WEEK 1 (AT ATLANTA): W 38-10.

WEEK 2 (DALLAS): W 31-14. Byron Maxwell versus Dez Bryant. Should be fun.

WEEK 3 (AT NYJ): L 17-20. i’m predicting a loss in new york, because i respect that Jets team on both sides of the ball. if there’s still a weakness of the Eagles’ 4-3 “under”, it’s at weak linebacker, where we are talented but inconsistent. Kendricks versus Ivory will be a key matchup here. Decker versus Carroll may be a matchup we lose.

WEEK 4 (AT WAS): W 24-14. the Skins will be the worst team in the NFC East and good for 2 Eagle wins this year.

WEEK 5 (NEW ORLEANS): W 28-17. i don’t buy the revamped Saints defense. Brandon Browner is not elite, and i think this will be Nelson Agholor’s party.

WEEK 6 (NEW YORK): W 30-13. Oh, how we love abusing Eli Manning, who is more overhyped than ever in Ben McAdoo’s woefully overrated offense.

WEEK 7 (AT CAROLINA): W 17-10. Kuechly will have his way, but Cam Newton’s one-dimensional offense will not.

WEEK 9 (AT DALLAS): L 17-24. I’ll give Dallas one of our two contests this year. i’m sure they’ll have their running game figured out by then (Christine Michael) and DeMarco Murray probably will not have his best game of the season against his old team.

WEEK 10 (Miami): W 28-27. it’ll be a close one. Brandon Graham versus Branden Albert will be an important matchup on the line. Nolan Carroll versus Jarvis Landry in the slot will be a tough battle for us to win.

WEEK 11 (Tampa Bay): W 35-7. The Bucs will not be an NFL-level team for the next 3 seasons.

WEEK 12 (AT DETROIT): L 20-35. Detroit will be an improved team this year, and our linebackers will be sorely tested by Ebron and Abdullah in the short passing game.

WEEK 13 (AT NEW ENGLAND): L 14-24. This will be our only losing streak of the season. The Pats’ offensive line can stop our pass rush, and Gronkowski can break our coverage scheme in the secondary.

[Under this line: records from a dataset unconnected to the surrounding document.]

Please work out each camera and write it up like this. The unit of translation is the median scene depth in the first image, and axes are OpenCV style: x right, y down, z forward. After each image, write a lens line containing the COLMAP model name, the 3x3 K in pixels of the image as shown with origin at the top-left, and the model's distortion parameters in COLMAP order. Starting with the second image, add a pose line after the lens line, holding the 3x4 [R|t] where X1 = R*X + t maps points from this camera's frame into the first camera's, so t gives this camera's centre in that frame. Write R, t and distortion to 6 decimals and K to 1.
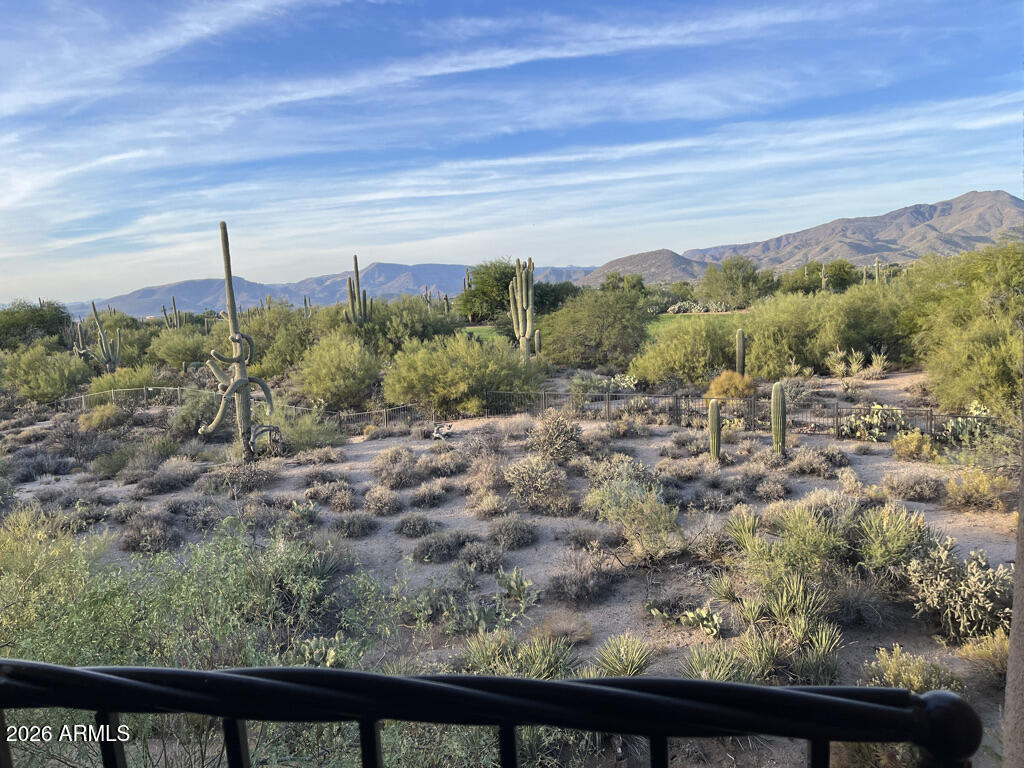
lens RADIAL K [[768.0, 0, 505.8], [0, 768.0, 389.2], [0, 0, 1]] dist [0.079440, -0.107767]
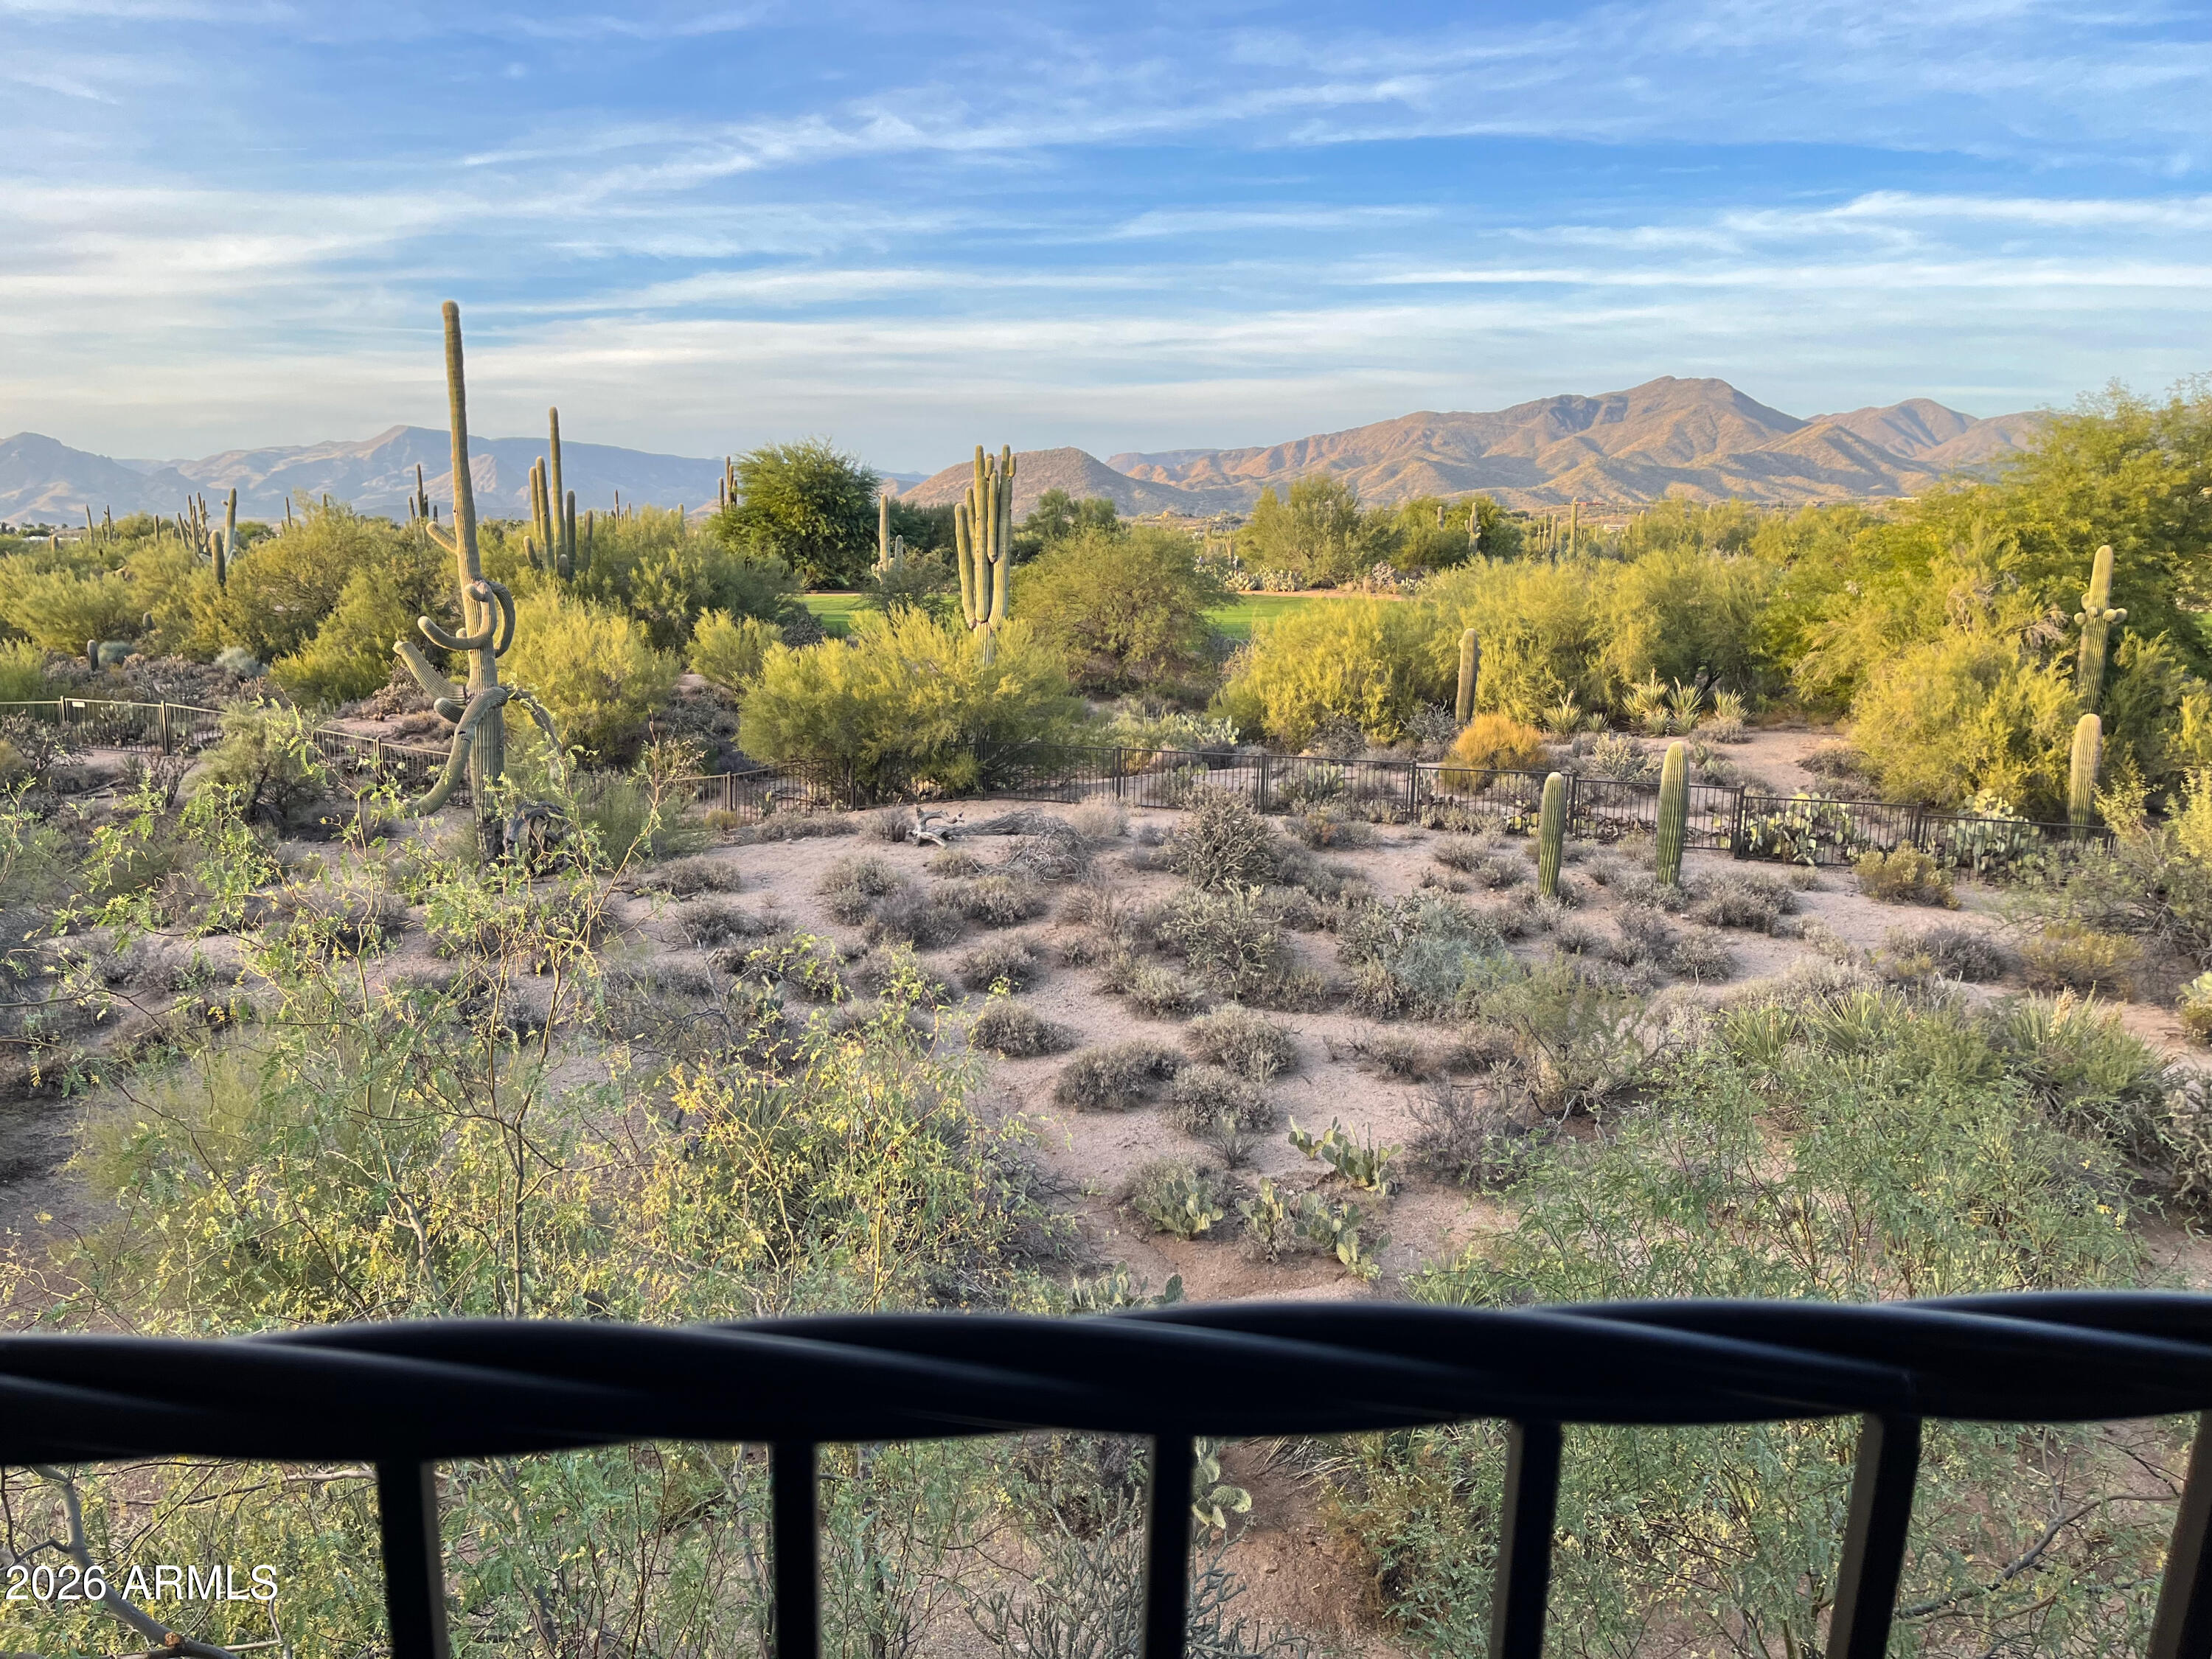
lens RADIAL K [[1659.1, 0, 1092.6], [0, 1659.1, 840.8], [0, 0, 1]] dist [0.079440, -0.107767]
pose [[0.974383, 0.021225, 0.223892, -0.154838], [-0.034432, 0.997879, 0.055251, 0.004785], [-0.222244, -0.061544, 0.973047, 0.023594]]
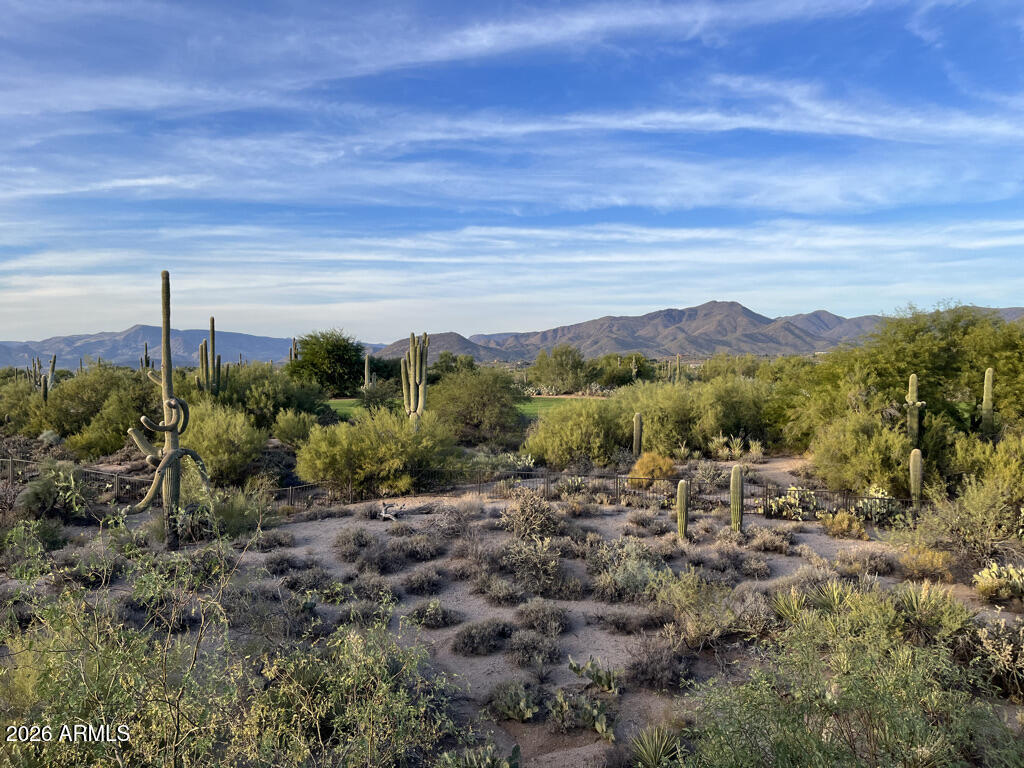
lens RADIAL K [[768.1, 0, 517.4], [0, 768.1, 383.5], [0, 0, 1]] dist [0.074755, -0.096222]
pose [[0.956987, 0.047053, 0.286289, -0.156306], [-0.015756, 0.993734, -0.110657, 0.001509], [-0.289702, 0.101387, 0.951732, 0.033213]]
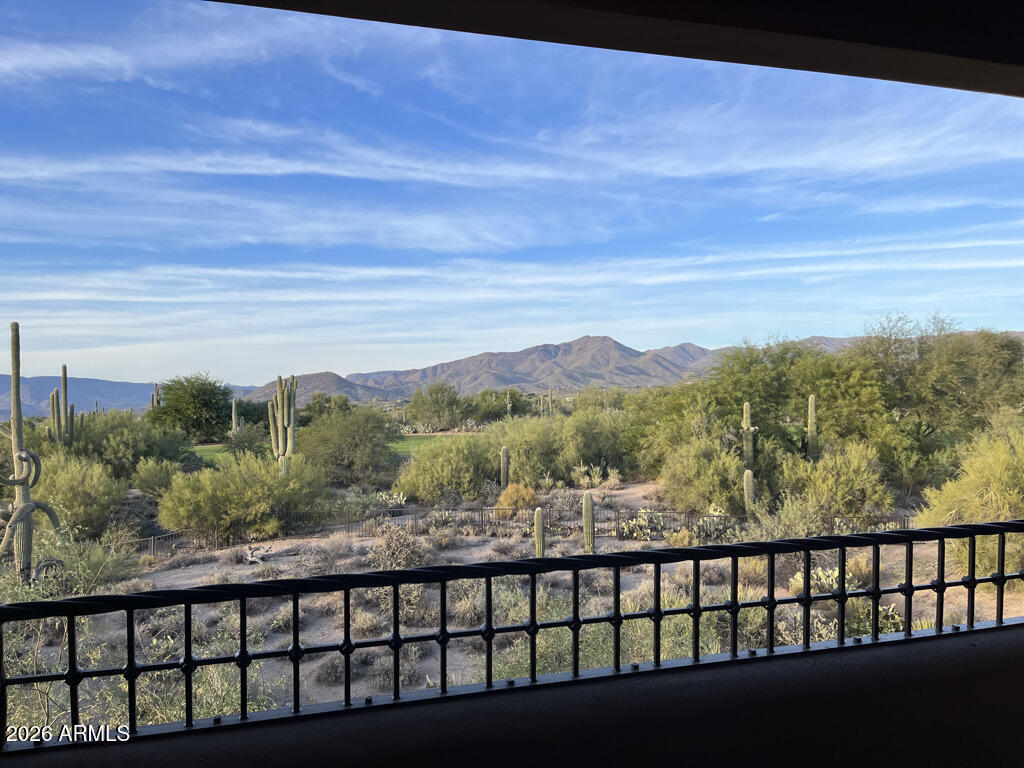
lens RADIAL K [[768.0, 0, 505.8], [0, 768.0, 389.2], [0, 0, 1]] dist [0.079440, -0.107767]
pose [[0.909012, 0.031895, 0.415548, -0.153271], [0.033612, 0.988209, -0.149376, 0.005110], [-0.415413, 0.149753, 0.897222, -0.008566]]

WEEK 14 (BUFFALO): W 17-13. A difficult win and an important game for us. McCoy won’t run much on us, but we may have trouble keeping Bradford upright in this one. the health of our offensive line at this point in the season will be critical, as we face the Bills and Cards in consecutive weeks.

WEEK 15 (ARIZONA): W 14-10. Another close win, but a win nonetheless on account of Arizona’s ineptitude (and turnovers) on offense.

WEEK 16 (WASHINGTON): W 38-17. It’s always fun to hit week 16 assured of a playoff berth (which we’ll have sealed in week 15) when you have a team like the Skins to toy with.

WEEK 17 (AT NYG): L 13-30. i think we sit murray and bradford in this one and get shellacked by the Jints. doesn’t matter. they’re out, while we’re in.